Ren felt it first—chill seeping out of a huge painted orb half-buried by roots. Two stones skipped across the worn floor, then a whisper rose by her ear. Not in her own tongue. Wordless tones forced open tears. She nearly dropped her torch, stumbled, crashed down—right as a clutch of trapped moths spun out, wings battered.
Kai pressed through to a broken memorial, built over with faded stars. Names there weren’t human anymore. He held his breath—one misstep, that sense of spirals swallowing thought whole. He pressed a rune and it throbbed—pale fire sharpening. Footsteps closer. Miko, found at last; but its eyes glared navy, etched with runes it hadn’t carried before. “Stay back—this place… it’s rewriting.”
The light grew strange. Walls hummed. Each secret around them threatened to spill loose. Miko’s frame was wracked by glitch—startled, it froze.
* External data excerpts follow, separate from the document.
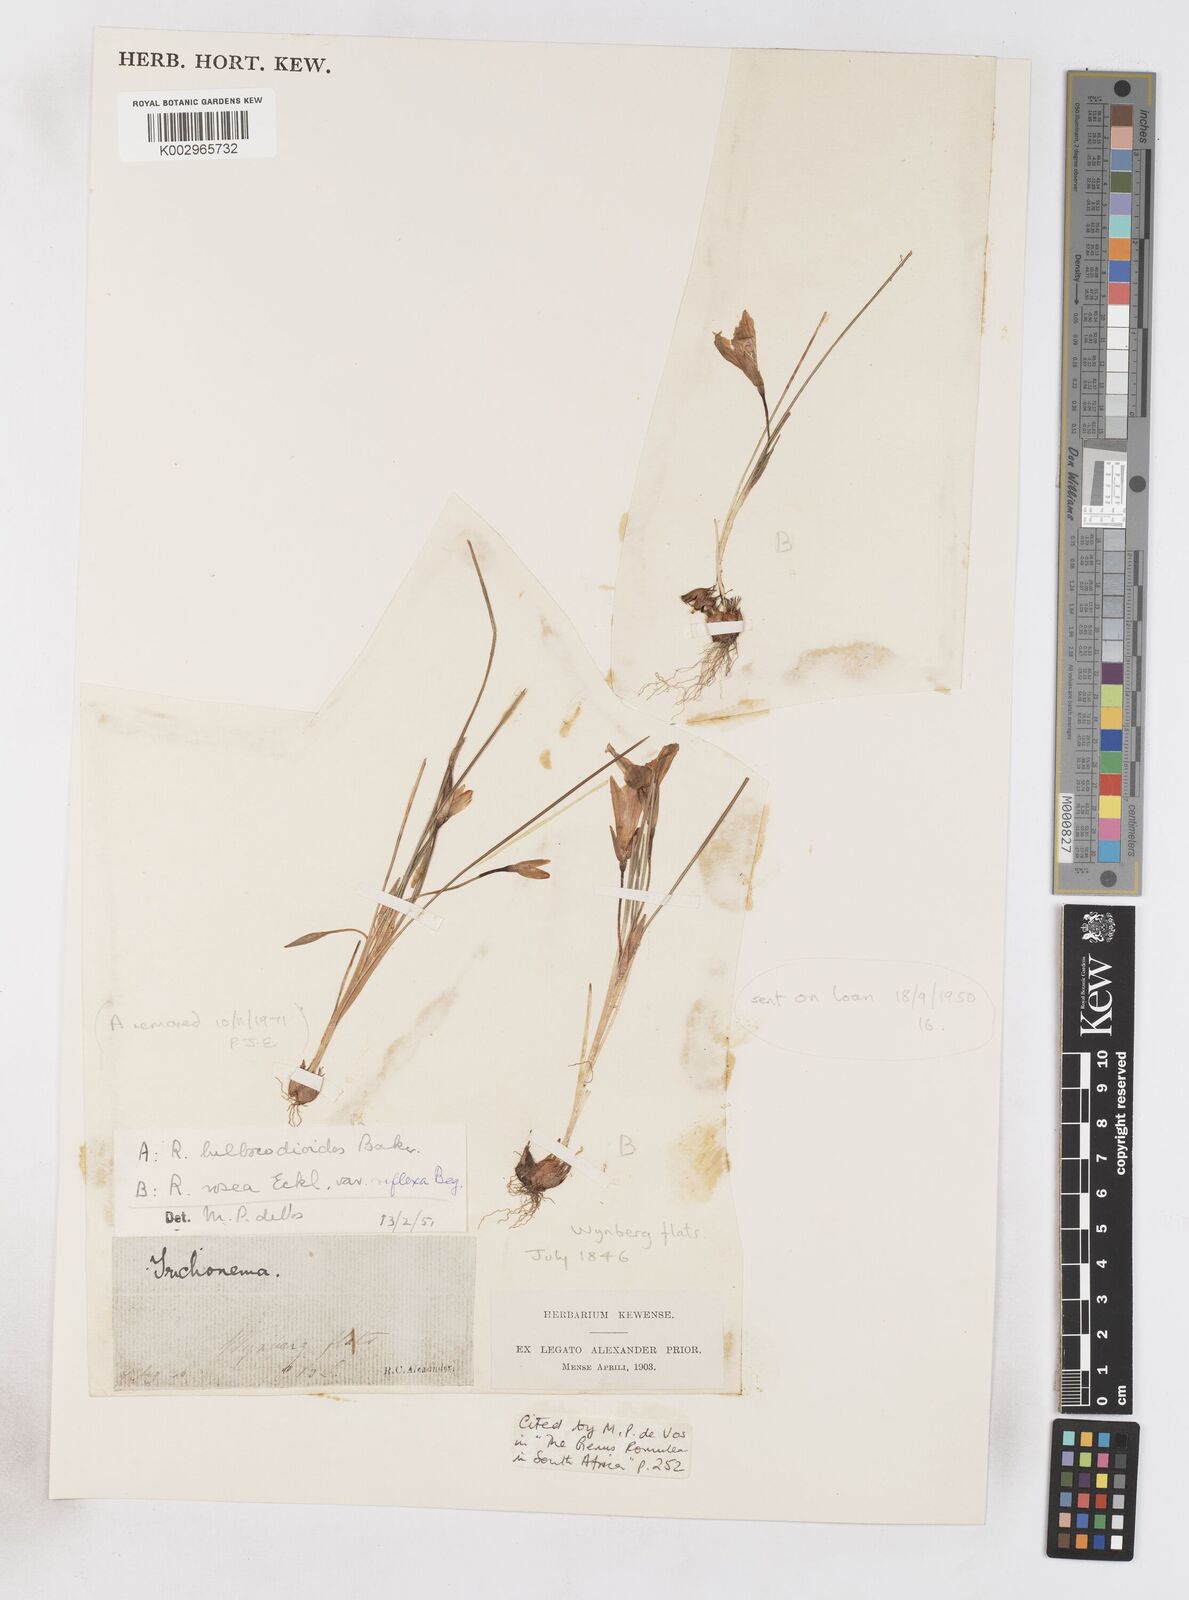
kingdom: Plantae
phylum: Tracheophyta
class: Liliopsida
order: Asparagales
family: Iridaceae
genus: Romulea
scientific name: Romulea rosea
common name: Oniongrass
Ren pounded in. "We’ve gone someplace we can’t easy leave, can we?"

"Not unless we solve Selenalia’s riddle this dusk." Rain started falling—so faint, like the ruins crying. The glyphs cast paler light. The next step: do they back out or go deeper? Only dusk left. If you stood here, with each sign between freedom and unknown—could you trust the light, or would you flee?